ASSIGNMENT
Please return every line in the following data that includes the string "RESET".

SOURCE RECORDS
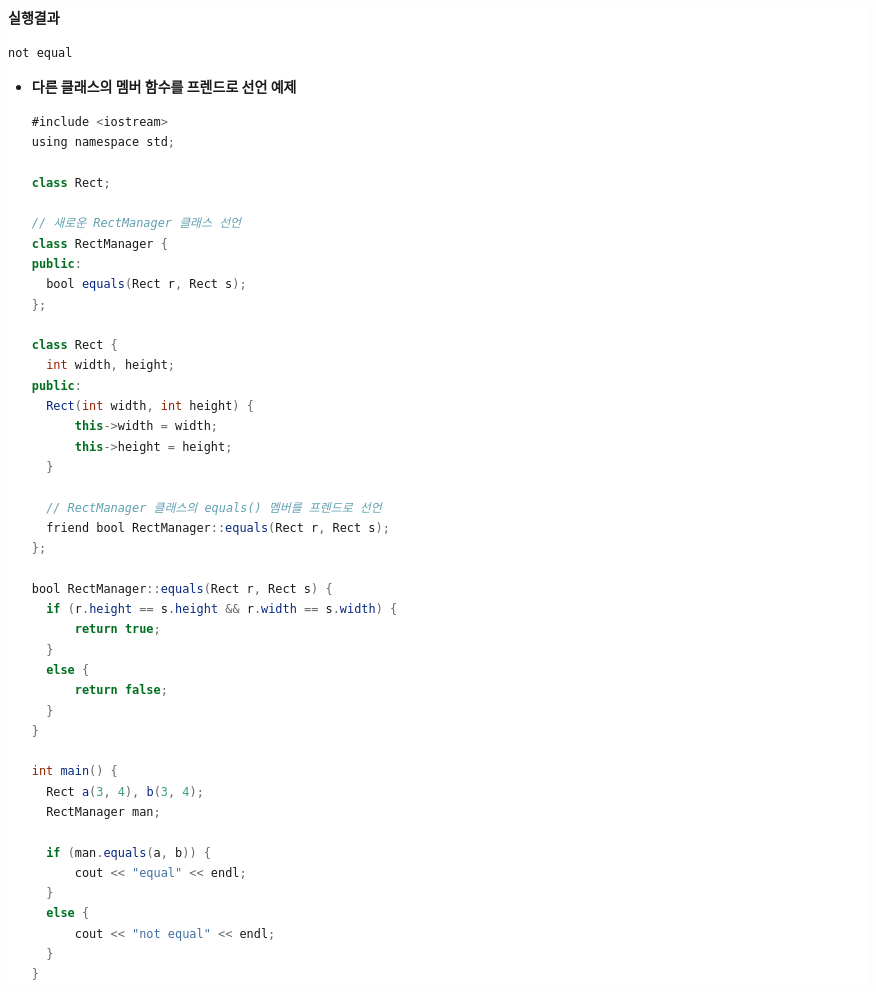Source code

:  **실행결과**

  ```
  not equal
  ```



* **다른 클래스의 멤버 함수를 프렌드로 선언 예제**

  ```java
  #include <iostream>
  using namespace std;
  
  class Rect;
  
  // 새로운 RectManager 클래스 선언
  class RectManager {
  public:
  	bool equals(Rect r, Rect s);
  };
  
  class Rect {
  	int width, height;
  public:
  	Rect(int width, int height) {
  		this->width = width;
  		this->height = height;
  	}
  
  	// RectManager 클래스의 equals() 멤버를 프렌드로 선언
  	friend bool RectManager::equals(Rect r, Rect s);
  };
  
  bool RectManager::equals(Rect r, Rect s) {
  	if (r.height == s.height && r.width == s.width) {
  		return true;
  	}
  	else {
  		return false;
  	}
  }
  
  int main() {
  	Rect a(3, 4), b(3, 4);
  	RectManager man;
  
  	if (man.equals(a, b)) {
  		cout << "equal" << endl;
  	}
  	else {
  		cout << "not equal" << endl;
  	}
  }
  ```
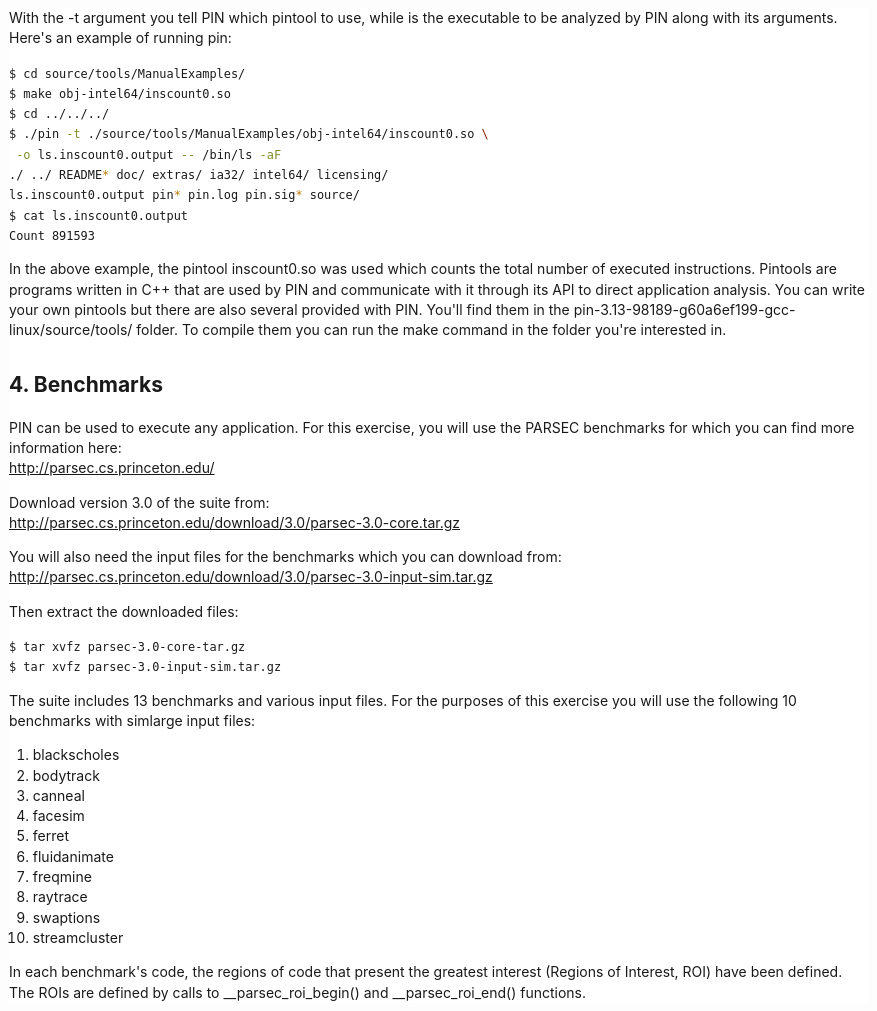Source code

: With the -t argument you tell PIN which pintool to use, while <command line> is the executable to be analyzed by PIN along with its arguments. Here's an example of running pin:

```bash
$ cd source/tools/ManualExamples/
$ make obj-intel64/inscount0.so
$ cd ../../../
$ ./pin -t ./source/tools/ManualExamples/obj-intel64/inscount0.so \
 -o ls.inscount0.output -- /bin/ls -aF
./ ../ README* doc/ extras/ ia32/ intel64/ licensing/
ls.inscount0.output pin* pin.log pin.sig* source/
$ cat ls.inscount0.output
Count 891593
```

In the above example, the pintool inscount0.so was used which counts the total number of executed instructions. Pintools are programs written in C++ that are used by PIN and communicate with it through its API to direct application analysis. You can write your own pintools but there are also several provided with PIN. You'll find them in the pin-3.13-98189-g60a6ef199-gcc-linux/source/tools/ folder. To compile them you can run the make command in the folder you're interested in.

## 4. Benchmarks
PIN can be used to execute any application. For this exercise, you will use the PARSEC benchmarks for which you can find more information here:  
http://parsec.cs.princeton.edu/

Download version 3.0 of the suite from:  
http://parsec.cs.princeton.edu/download/3.0/parsec-3.0-core.tar.gz

You will also need the input files for the benchmarks which you can download from:  
http://parsec.cs.princeton.edu/download/3.0/parsec-3.0-input-sim.tar.gz

Then extract the downloaded files:
```bash
$ tar xvfz parsec-3.0-core-tar.gz
$ tar xvfz parsec-3.0-input-sim.tar.gz
```

The suite includes 13 benchmarks and various input files. For the purposes of this exercise you will use the following 10 benchmarks with simlarge input files:

1. blackscholes
2. bodytrack  
3. canneal
4. facesim
5. ferret
6. fluidanimate
7. freqmine
8. raytrace
9. swaptions
10. streamcluster

In each benchmark's code, the regions of code that present the greatest interest (Regions of Interest, ROI) have been defined. The ROIs are defined by calls to __parsec_roi_begin() and __parsec_roi_end() functions.
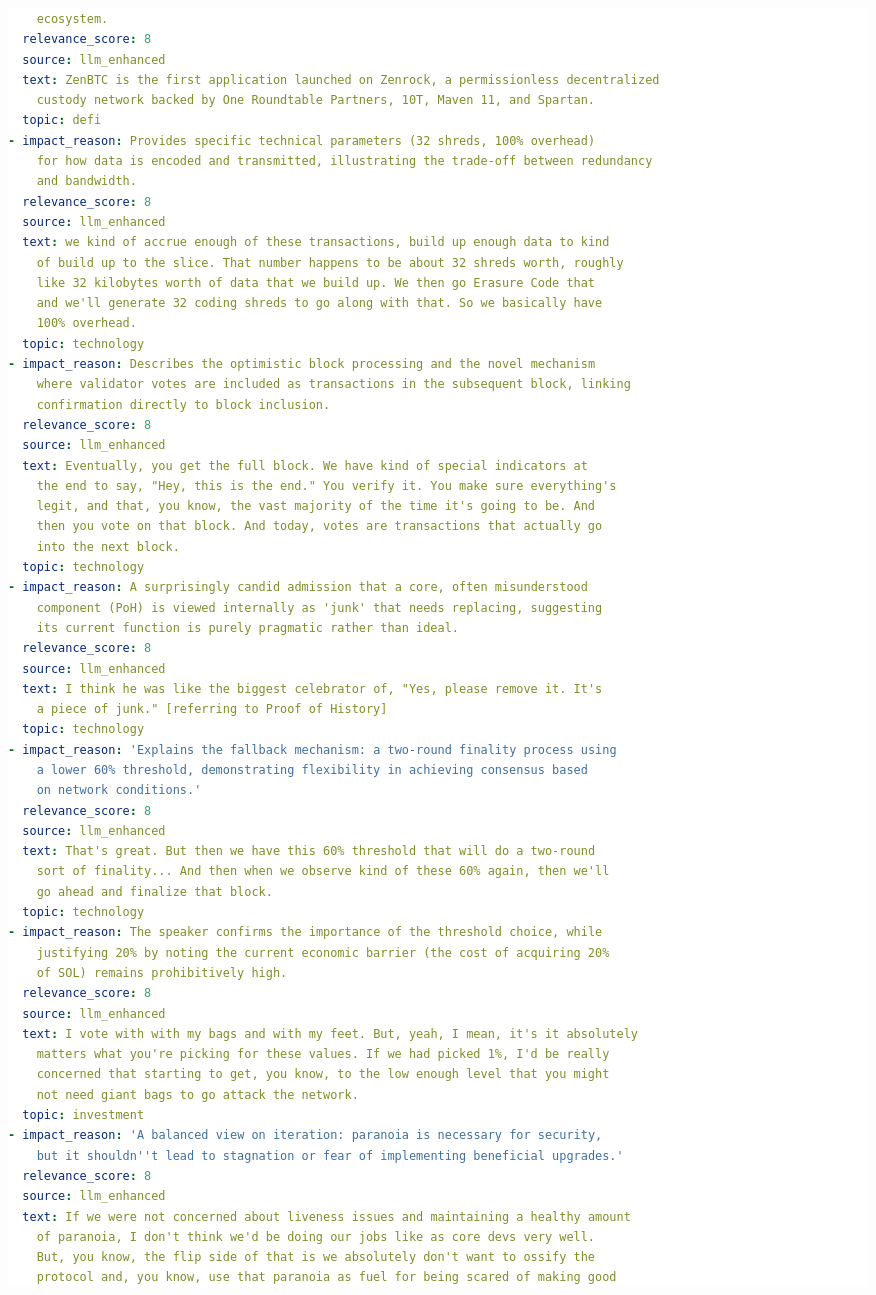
 ```yaml
    ecosystem.
  relevance_score: 8
  source: llm_enhanced
  text: ZenBTC is the first application launched on Zenrock, a permissionless decentralized
    custody network backed by One Roundtable Partners, 10T, Maven 11, and Spartan.
  topic: defi
- impact_reason: Provides specific technical parameters (32 shreds, 100% overhead)
    for how data is encoded and transmitted, illustrating the trade-off between redundancy
    and bandwidth.
  relevance_score: 8
  source: llm_enhanced
  text: we kind of accrue enough of these transactions, build up enough data to kind
    of build up to the slice. That number happens to be about 32 shreds worth, roughly
    like 32 kilobytes worth of data that we build up. We then go Erasure Code that
    and we'll generate 32 coding shreds to go along with that. So we basically have
    100% overhead.
  topic: technology
- impact_reason: Describes the optimistic block processing and the novel mechanism
    where validator votes are included as transactions in the subsequent block, linking
    confirmation directly to block inclusion.
  relevance_score: 8
  source: llm_enhanced
  text: Eventually, you get the full block. We have kind of special indicators at
    the end to say, "Hey, this is the end." You verify it. You make sure everything's
    legit, and that, you know, the vast majority of the time it's going to be. And
    then you vote on that block. And today, votes are transactions that actually go
    into the next block.
  topic: technology
- impact_reason: A surprisingly candid admission that a core, often misunderstood
    component (PoH) is viewed internally as 'junk' that needs replacing, suggesting
    its current function is purely pragmatic rather than ideal.
  relevance_score: 8
  source: llm_enhanced
  text: I think he was like the biggest celebrator of, "Yes, please remove it. It's
    a piece of junk." [referring to Proof of History]
  topic: technology
- impact_reason: 'Explains the fallback mechanism: a two-round finality process using
    a lower 60% threshold, demonstrating flexibility in achieving consensus based
    on network conditions.'
  relevance_score: 8
  source: llm_enhanced
  text: That's great. But then we have this 60% threshold that will do a two-round
    sort of finality... And then when we observe kind of these 60% again, then we'll
    go ahead and finalize that block.
  topic: technology
- impact_reason: The speaker confirms the importance of the threshold choice, while
    justifying 20% by noting the current economic barrier (the cost of acquiring 20%
    of SOL) remains prohibitively high.
  relevance_score: 8
  source: llm_enhanced
  text: I vote with with my bags and with my feet. But, yeah, I mean, it's it absolutely
    matters what you're picking for these values. If we had picked 1%, I'd be really
    concerned that starting to get, you know, to the low enough level that you might
    not need giant bags to go attack the network.
  topic: investment
- impact_reason: 'A balanced view on iteration: paranoia is necessary for security,
    but it shouldn''t lead to stagnation or fear of implementing beneficial upgrades.'
  relevance_score: 8
  source: llm_enhanced
  text: If we were not concerned about liveness issues and maintaining a healthy amount
    of paranoia, I don't think we'd be doing our jobs like as core devs very well.
    But, you know, the flip side of that is we absolutely don't want to ossify the
    protocol and, you know, use that paranoia as fuel for being scared of making good
```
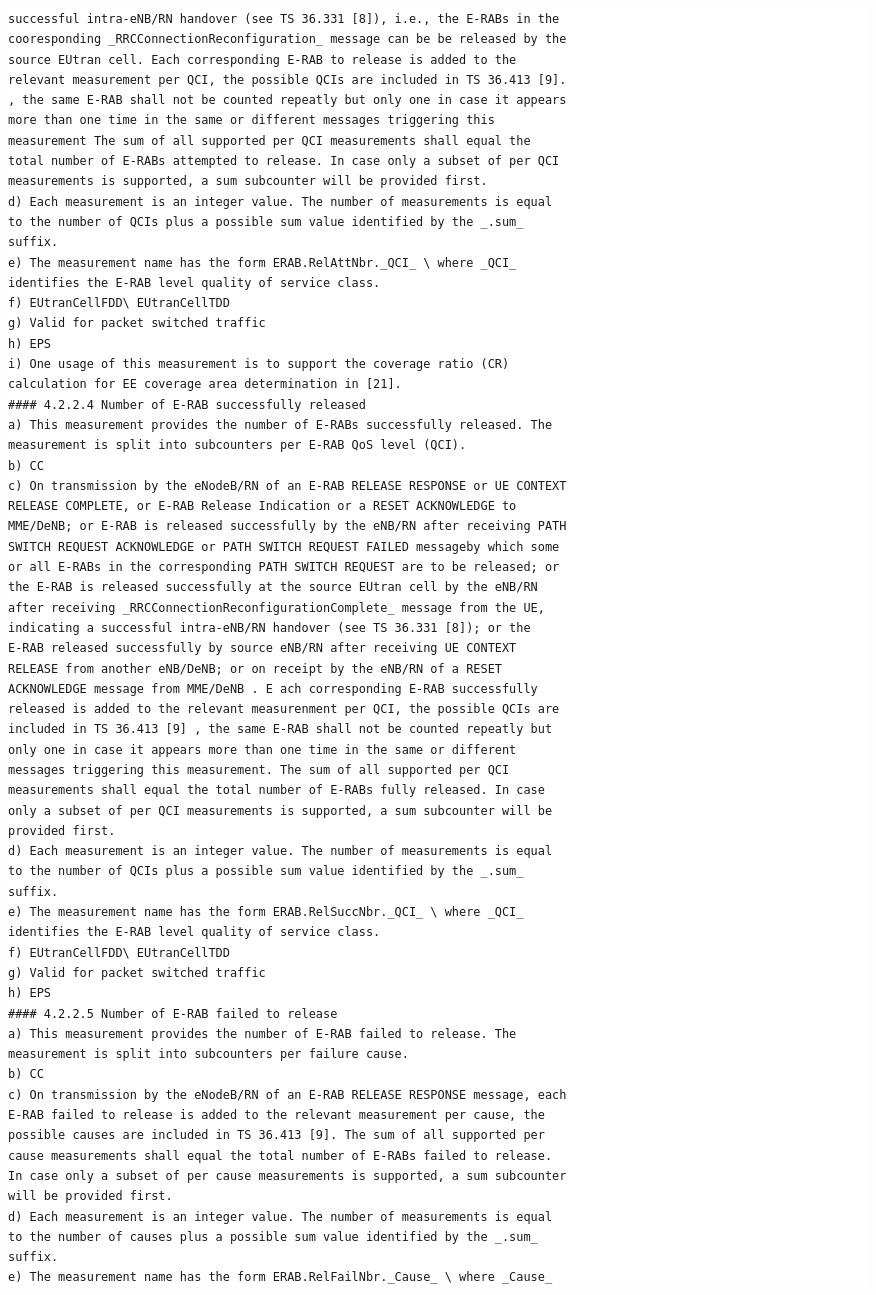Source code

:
 ```{=html}
successful intra-eNB/RN handover (see TS 36.331 [8]), i.e., the E-RABs in the
cooresponding _RRCConnectionReconfiguration_ message can be be released by the
source EUtran cell. Each corresponding E-RAB to release is added to the
relevant measurement per QCI, the possible QCIs are included in TS 36.413 [9].
, the same E-RAB shall not be counted repeatly but only one in case it appears
more than one time in the same or different messages triggering this
measurement The sum of all supported per QCI measurements shall equal the
total number of E-RABs attempted to release. In case only a subset of per QCI
measurements is supported, a sum subcounter will be provided first.
d) Each measurement is an integer value. The number of measurements is equal
to the number of QCIs plus a possible sum value identified by the _.sum_
suffix.
e) The measurement name has the form ERAB.RelAttNbr._QCI_ \ where _QCI_
identifies the E-RAB level quality of service class.
f) EUtranCellFDD\ EUtranCellTDD
g) Valid for packet switched traffic
h) EPS
i) One usage of this measurement is to support the coverage ratio (CR)
calculation for EE coverage area determination in [21].
#### 4.2.2.4 Number of E-RAB successfully released
a) This measurement provides the number of E-RABs successfully released. The
measurement is split into subcounters per E-RAB QoS level (QCI).
b) CC
c) On transmission by the eNodeB/RN of an E-RAB RELEASE RESPONSE or UE CONTEXT
RELEASE COMPLETE, or E-RAB Release Indication or a RESET ACKNOWLEDGE to
MME/DeNB; or E-RAB is released successfully by the eNB/RN after receiving PATH
SWITCH REQUEST ACKNOWLEDGE or PATH SWITCH REQUEST FAILED messageby which some
or all E-RABs in the corresponding PATH SWITCH REQUEST are to be released; or
the E-RAB is released successfully at the source EUtran cell by the eNB/RN
after receiving _RRCConnectionReconfigurationComplete_ message from the UE,
indicating a successful intra-eNB/RN handover (see TS 36.331 [8]); or the
E-RAB released successfully by source eNB/RN after receiving UE CONTEXT
RELEASE from another eNB/DeNB; or on receipt by the eNB/RN of a RESET
ACKNOWLEDGE message from MME/DeNB . E ach corresponding E-RAB successfully
released is added to the relevant measurenment per QCI, the possible QCIs are
included in TS 36.413 [9] , the same E-RAB shall not be counted repeatly but
only one in case it appears more than one time in the same or different
messages triggering this measurement. The sum of all supported per QCI
measurements shall equal the total number of E-RABs fully released. In case
only a subset of per QCI measurements is supported, a sum subcounter will be
provided first.
d) Each measurement is an integer value. The number of measurements is equal
to the number of QCIs plus a possible sum value identified by the _.sum_
suffix.
e) The measurement name has the form ERAB.RelSuccNbr._QCI_ \ where _QCI_
identifies the E-RAB level quality of service class.
f) EUtranCellFDD\ EUtranCellTDD
g) Valid for packet switched traffic
h) EPS
#### 4.2.2.5 Number of E-RAB failed to release
a) This measurement provides the number of E-RAB failed to release. The
measurement is split into subcounters per failure cause.
b) CC
c) On transmission by the eNodeB/RN of an E-RAB RELEASE RESPONSE message, each
E-RAB failed to release is added to the relevant measurement per cause, the
possible causes are included in TS 36.413 [9]. The sum of all supported per
cause measurements shall equal the total number of E-RABs failed to release.
In case only a subset of per cause measurements is supported, a sum subcounter
will be provided first.
d) Each measurement is an integer value. The number of measurements is equal
to the number of causes plus a possible sum value identified by the _.sum_
suffix.
e) The measurement name has the form ERAB.RelFailNbr._Cause_ \ where _Cause_
```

RESPONSE TO THE EXERCISE
RELEASE COMPLETE, or E-RAB Release Indication or a RESET ACKNOWLEDGE to
RELEASE from another eNB/DeNB; or on receipt by the eNB/RN of a RESET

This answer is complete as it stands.